As digital health funding fell in Q3, a new normal emerged

Steven Loeb · October 3, 2023 · Short URL:

Investments drift away from pandemic-era spaces, toward workflow solutions and value-based care

2022 saw the highs of the pandemic investment into digital health officially collapse, with investments dropping in every single quarter from the one prior. Things seemed to bounce back a bit in Q1, but the last two quarters have once again showed that things are still slowing down.

That could be the new normal, according to data from Rock Health, which showed digital health startups in the U.S. raising $2.5 billion across 119 deals in Q3, making it the second-lowest quarter by funding total since the fourth quarter of 2019, aka the one right before the pandemic hit. 

This is also the fourth of the five past quarters to log funding in the $2 billion range, the exception being Q1 of this year, though all five saw deals in the low 100s, with Q1 again being the outlier with 131.

How far has digital health fallen in just the last two years? 2021's total was a record breaking $29.2 billion; 2022 ended up down 48% from that sum, and 2023 is looking like it will see another significant downturn: there was $8.6 billion raised across 365 deals in the first three quarters of the year, down 32% from the $12.6 billion invested at the same time in 2022, and down 20% from the 458 deals in the first three quarters of the prior year. 

This year is on track to see total investments of around $11.5 million, which would be down 25% from 2022, and a whopping 60% from 2021. Rock Health, however, believes this might be a good thing, as there are signs that things have stabilized in the space.

"If Q1 and Q2 2023 charted the course for a brave new venture market, Q3 gave clear signals of the world emerging. While the digital health sector experienced significant reductions in funding and deal volume, quarterly trends are stabilizing within a new investment cycle. Investors are funding startups exploring new treatment pathways and tackling nonclinical workflow solutions," it said in the report.

"Taking this all together, digital health’s new reality is 'smaller but mighty.'" 

In this new normal, investors are also looking at new spaces: as COVID recedes from view, so do the spaces that benefitted the most, as funding shifted away from on-demand healthcare and life science R&D catalysts, which Rock Health notes where the top investment areas throughout the last two years.

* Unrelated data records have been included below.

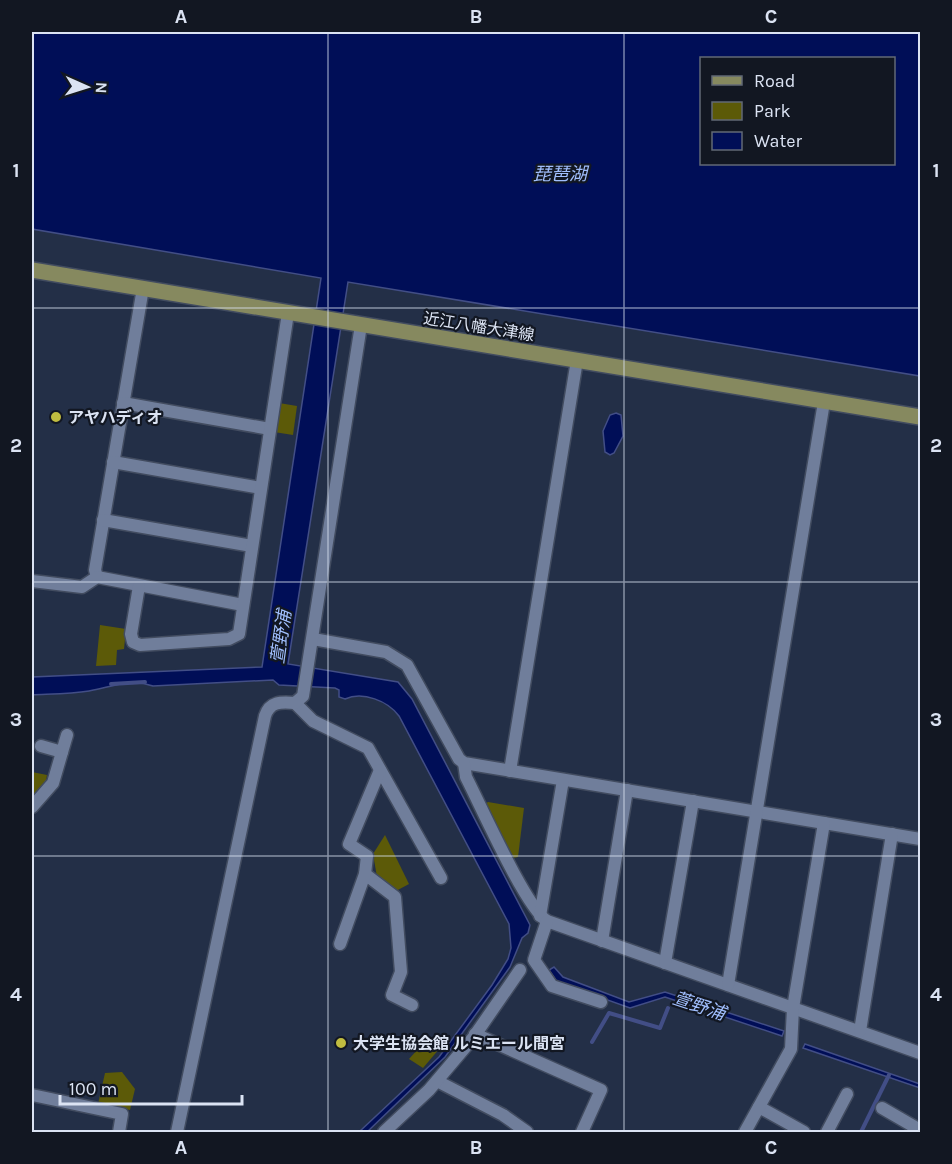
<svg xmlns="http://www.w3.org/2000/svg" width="952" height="1164" viewBox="0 0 952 1164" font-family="Karla,'Noto Sans JP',sans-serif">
<rect width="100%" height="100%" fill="#232f47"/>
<g fill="#5c5a08">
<path d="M279,403L297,406L293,435L274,432Z"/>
<path d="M100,625L126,629L124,649L117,650L116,665L96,666Z"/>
<path d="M32,772L47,775L46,781L32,797Z"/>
<path d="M488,802L524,808L518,857L513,858L485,804Z"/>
<path d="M385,835L409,884L396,891L377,877L373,854Z"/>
<path d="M427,1039L440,1048L423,1068L409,1059Z"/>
<path d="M122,1072L135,1089L130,1110L98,1104L105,1073Z"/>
</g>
<g fill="#000e57" stroke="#424e86" stroke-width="1.5" fill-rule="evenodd">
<path d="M32,32H920V376L348,282L288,664L398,682L412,699L530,925L528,933L522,938L510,967L445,1057L367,1132H359L439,1057L492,985L508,959L511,948L509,924L399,716C388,701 363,691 345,699L339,697V690L335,688L279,685L273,680L153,686C129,678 112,687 89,691C70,694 50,694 32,695V677L262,667L321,278L32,229ZM702,58H894V164H702Z"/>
<path d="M616,413L621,415L623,436L614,453L610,455L605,452L603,431L610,415Z"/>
<path d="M554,967L563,977L629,1002L665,992L784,1031L782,1036L665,997L630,1008L557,982L549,970Z"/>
<path d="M805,1044L920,1084V1088L803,1048Z"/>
</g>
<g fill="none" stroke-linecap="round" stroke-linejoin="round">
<g stroke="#424e86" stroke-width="4">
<path d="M111,684L145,682"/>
<path d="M592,1042L609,1013L660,1028L668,1008"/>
<path d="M861,1132L889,1075"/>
</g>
<g stroke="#424c60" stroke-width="15">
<g id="minor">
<path d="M143,288L95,570L97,577L243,605"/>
<path d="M123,403L270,429"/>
<path d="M113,462L261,488"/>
<path d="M103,520L252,546"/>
<path d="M32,581L82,587L97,577"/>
<path d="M139,586L131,634L133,642L140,645L229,639L239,634L288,313"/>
<path d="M313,639L386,652L407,665L459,759L464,763L920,839"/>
<path d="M295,703L313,721L368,748L441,878"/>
<path d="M41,746L62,752"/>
<path d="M464,763L466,777C481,806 525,906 547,921L920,1053"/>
<path d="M510,771L577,360"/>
<path d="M32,807L53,783L67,735"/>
<path d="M365,874L395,897L401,972L392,995L412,1005"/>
<path d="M540,916L563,780"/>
<path d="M547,921L534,960L552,986L601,1002"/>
<path d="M602,941L627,790"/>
<path d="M340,944L365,874L367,856L349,844L380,770"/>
<path d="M665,963L693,801"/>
<path d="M728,985L824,402"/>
<path d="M860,1031L892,834"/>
<path d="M475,1034L601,1090L582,1132"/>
<path d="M437,1081L503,1115L527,1132"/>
<path d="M32,1095L122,1114L119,1132"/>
<path d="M759,1107L804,1132"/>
<path d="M882,1108L920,1130"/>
<path d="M177,1132L265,716C270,701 281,702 295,703L303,696L361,325"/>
<path d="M384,1132L429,1090L473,1038L520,970"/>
<path d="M745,1132L791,1049L793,1008L824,823"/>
<path d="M827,1132L847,1094"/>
</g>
</g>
<g stroke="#424c60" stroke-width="18">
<path id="major" d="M32,270L920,417"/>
</g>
<use href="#minor" stroke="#707e9b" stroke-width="12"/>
<use href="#major" stroke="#86895f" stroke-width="15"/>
</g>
<path fill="none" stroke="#dbe3f3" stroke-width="1.5" stroke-opacity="0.55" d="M328,32V1132M624,32V1132M32,308H920M32,582H920M32,856H920"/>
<g fill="#c1bd40" stroke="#121722" stroke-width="2">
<circle cx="56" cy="417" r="6"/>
<circle cx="341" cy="1043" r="6"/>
</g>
<g text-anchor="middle" stroke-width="4.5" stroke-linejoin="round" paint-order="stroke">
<g font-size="16" fill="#dbe3f3" stroke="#121722">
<text transform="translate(479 326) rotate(9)" y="6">近江八幡大津線</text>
</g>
<g font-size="16" font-weight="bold" fill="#dbe3f3" stroke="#121722" text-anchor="start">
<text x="68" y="423">アヤハディオ</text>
<text x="353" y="1049">大学生協会館 ルミエール間宮</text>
</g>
<g font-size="18" font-style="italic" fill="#a0befd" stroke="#121722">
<text x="560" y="180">琵琶湖</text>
<text transform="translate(281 637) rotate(-82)" y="6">萱野浦</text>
<text transform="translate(699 1006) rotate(18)" y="6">萱野浦</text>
</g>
</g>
<rect width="952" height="1164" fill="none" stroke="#121722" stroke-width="66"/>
<rect x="700" y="57" width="195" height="108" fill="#121722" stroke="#626976" stroke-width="1.5"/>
<rect x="712" y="76" width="30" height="9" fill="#86895f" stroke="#626976" stroke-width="1.5"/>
<text x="754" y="87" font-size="18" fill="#dbe3f3">Road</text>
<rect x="712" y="102" width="30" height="18" fill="#5c5a08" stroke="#626976" stroke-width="1.5"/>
<text x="754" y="117" font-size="18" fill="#dbe3f3">Park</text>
<rect x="712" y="132" width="30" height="18" fill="#000e57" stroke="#626976" stroke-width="1.5"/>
<text x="754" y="147" font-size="18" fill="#dbe3f3">Water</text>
<g transform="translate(87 87) rotate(93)" stroke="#121722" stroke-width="4.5" paint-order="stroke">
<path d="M0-4.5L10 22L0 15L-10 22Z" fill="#dbe3f3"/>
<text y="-9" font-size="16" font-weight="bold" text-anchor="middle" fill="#dbe3f3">N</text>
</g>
<path d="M60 1095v9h182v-9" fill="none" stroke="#dbe3f3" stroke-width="3"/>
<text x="69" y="1095" font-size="18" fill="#dbe3f3" stroke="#121722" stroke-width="4.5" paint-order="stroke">100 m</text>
<rect x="33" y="33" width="886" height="1098" fill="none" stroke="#dbe3f3" stroke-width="2"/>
<g font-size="20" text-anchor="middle" font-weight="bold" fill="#dbe3f3">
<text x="181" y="23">A</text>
<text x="476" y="23">B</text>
<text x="771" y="23">C</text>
<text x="16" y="177">1</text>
<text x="936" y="177">1</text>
<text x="16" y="452">2</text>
<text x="936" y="452">2</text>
<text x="16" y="726">3</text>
<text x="936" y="726">3</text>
<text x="16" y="1001">4</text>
<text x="936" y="1001">4</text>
<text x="181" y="1154">A</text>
<text x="476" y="1154">B</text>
<text x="771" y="1154">C</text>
</g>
</svg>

Now there's more focus now on digital health products and services that support disease treatment, nonclinical workflow, and management of complex conditions such as kidney disease.

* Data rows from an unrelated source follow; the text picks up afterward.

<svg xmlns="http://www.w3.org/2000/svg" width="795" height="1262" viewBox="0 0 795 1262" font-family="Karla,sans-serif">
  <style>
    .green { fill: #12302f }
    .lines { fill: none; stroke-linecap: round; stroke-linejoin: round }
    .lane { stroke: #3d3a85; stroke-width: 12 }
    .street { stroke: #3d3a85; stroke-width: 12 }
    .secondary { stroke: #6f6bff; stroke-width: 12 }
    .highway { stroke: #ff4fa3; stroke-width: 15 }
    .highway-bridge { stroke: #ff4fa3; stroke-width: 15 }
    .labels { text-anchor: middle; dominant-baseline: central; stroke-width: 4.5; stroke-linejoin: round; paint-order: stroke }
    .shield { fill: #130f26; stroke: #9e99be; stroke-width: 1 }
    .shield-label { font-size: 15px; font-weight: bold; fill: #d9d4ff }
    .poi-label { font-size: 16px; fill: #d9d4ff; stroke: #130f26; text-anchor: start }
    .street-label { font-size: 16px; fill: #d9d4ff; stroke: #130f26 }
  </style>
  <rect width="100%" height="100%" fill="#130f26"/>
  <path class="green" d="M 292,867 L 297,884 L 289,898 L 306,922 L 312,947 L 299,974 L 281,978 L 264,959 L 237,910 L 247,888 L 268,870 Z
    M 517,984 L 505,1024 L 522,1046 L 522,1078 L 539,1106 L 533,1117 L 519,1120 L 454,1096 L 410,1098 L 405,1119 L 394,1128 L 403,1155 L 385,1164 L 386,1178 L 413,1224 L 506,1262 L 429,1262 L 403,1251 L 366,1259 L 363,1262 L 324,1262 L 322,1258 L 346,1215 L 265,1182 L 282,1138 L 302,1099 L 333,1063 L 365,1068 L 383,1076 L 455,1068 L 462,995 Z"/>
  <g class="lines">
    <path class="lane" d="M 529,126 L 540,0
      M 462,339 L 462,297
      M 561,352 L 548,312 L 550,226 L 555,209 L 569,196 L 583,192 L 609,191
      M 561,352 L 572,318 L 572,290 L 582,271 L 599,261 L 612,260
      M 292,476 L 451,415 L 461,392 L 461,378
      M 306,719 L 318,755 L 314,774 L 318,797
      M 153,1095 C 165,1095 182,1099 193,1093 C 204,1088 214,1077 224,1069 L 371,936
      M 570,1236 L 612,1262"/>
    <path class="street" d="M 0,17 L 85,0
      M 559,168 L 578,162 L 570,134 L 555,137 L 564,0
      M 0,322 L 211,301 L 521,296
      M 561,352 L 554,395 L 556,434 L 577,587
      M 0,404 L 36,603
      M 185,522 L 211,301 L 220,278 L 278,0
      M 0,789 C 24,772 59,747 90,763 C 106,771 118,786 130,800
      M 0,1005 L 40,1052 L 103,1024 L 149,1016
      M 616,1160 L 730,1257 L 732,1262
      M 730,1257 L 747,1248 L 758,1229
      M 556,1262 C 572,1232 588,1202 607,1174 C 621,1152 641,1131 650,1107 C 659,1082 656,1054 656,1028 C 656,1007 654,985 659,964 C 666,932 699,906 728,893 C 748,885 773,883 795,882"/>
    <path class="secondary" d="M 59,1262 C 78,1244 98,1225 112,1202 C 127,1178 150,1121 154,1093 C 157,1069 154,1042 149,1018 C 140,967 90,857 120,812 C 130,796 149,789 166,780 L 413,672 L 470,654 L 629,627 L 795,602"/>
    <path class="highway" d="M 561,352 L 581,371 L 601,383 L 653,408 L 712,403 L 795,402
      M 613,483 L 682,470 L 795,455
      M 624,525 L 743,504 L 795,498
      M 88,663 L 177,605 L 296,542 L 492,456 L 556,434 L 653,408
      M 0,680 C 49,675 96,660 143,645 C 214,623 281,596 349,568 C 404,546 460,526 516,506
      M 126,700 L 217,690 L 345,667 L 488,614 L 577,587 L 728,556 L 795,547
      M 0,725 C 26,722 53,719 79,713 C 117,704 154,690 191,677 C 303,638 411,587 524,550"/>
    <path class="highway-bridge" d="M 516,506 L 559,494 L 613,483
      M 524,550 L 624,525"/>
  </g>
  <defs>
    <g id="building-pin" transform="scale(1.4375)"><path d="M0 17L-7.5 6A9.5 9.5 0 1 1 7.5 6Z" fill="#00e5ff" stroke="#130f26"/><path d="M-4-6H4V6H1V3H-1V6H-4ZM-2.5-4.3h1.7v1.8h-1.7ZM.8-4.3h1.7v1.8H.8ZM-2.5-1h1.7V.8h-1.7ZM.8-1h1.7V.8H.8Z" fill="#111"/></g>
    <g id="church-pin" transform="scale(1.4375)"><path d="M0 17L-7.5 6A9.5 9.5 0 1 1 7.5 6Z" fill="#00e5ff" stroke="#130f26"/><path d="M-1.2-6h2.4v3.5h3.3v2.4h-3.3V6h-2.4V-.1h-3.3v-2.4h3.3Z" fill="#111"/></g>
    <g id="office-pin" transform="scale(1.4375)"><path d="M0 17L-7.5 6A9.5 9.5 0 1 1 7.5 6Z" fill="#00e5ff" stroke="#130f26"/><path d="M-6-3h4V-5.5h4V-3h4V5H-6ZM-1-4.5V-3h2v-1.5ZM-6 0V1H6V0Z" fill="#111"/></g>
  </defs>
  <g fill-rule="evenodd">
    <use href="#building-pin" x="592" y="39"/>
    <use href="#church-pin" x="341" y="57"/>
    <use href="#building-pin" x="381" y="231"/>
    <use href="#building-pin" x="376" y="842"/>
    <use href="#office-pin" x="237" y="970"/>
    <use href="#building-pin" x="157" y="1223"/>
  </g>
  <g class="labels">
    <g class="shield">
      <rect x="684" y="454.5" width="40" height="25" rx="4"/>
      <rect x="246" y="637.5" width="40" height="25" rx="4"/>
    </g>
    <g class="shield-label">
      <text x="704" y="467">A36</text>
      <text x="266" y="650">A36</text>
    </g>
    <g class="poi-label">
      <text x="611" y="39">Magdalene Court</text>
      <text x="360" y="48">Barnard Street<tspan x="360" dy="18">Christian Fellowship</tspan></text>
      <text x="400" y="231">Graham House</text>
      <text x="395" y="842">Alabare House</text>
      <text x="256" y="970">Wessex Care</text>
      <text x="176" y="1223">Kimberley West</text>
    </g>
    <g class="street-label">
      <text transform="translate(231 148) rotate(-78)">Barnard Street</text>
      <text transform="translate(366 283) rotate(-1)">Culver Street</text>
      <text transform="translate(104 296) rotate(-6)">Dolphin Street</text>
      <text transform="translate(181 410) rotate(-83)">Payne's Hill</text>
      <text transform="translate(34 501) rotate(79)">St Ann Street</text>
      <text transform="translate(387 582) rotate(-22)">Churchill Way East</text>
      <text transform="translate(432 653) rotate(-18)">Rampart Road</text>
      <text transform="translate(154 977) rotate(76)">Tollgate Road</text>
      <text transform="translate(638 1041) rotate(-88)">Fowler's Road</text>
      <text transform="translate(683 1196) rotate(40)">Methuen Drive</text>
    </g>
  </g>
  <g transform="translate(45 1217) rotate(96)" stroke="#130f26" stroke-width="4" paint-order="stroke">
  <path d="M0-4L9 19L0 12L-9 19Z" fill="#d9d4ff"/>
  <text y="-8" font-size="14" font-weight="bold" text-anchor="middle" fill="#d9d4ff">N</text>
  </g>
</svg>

As usual, mental health was the clinical indication that saw the most funding, with $900 million invested into it in 2023 to date; the bigger surprise was how much went into nephrology, aka kidney care: it has raised $700 million through the first three quarters of this year, compared to just $54 million raised all of last year. Another space that is seeing increased interest in value-based care, with companies like Better Life Partners raising $26.5 million, and Healthmap Solutions raising $100 million.

"As related policy initiatives gain momentum and large healthcare enterprises dig deeper into VBC models, VBC enablement will become an important component of startups’ commercial roadmaps and will drive enterprise partnerships. This will be particularly true in high-cost therapeutic areas like mental health, kidney care, cardiovascular care, and oncology—not-so-coincidentally the top four clinical indications by funding on our Q3 2023 chart," wrote Rock Health.

One area where digital health has suffered, along with the rest of the market, is in IPOs, made even worse by the fact that two publicly-traded companies, Pear Therapeutics and Babylon Health, both went bankrupt, while another, NextGen Healthcare, went private again by selling to a private equity firm.

However, according to Rock Health, the digital health cohort's public market performance trajectory is strong: from the opening of Q1 to the close of Q3 2023, the Rock Health Digital Health Index, which averages the stock performance of digital health companies trading on the NASDAQ and NYSE1, underperformed the S&P 500, but beat out the S&P 500 Health Care and Nasdaq Biotechnology Index.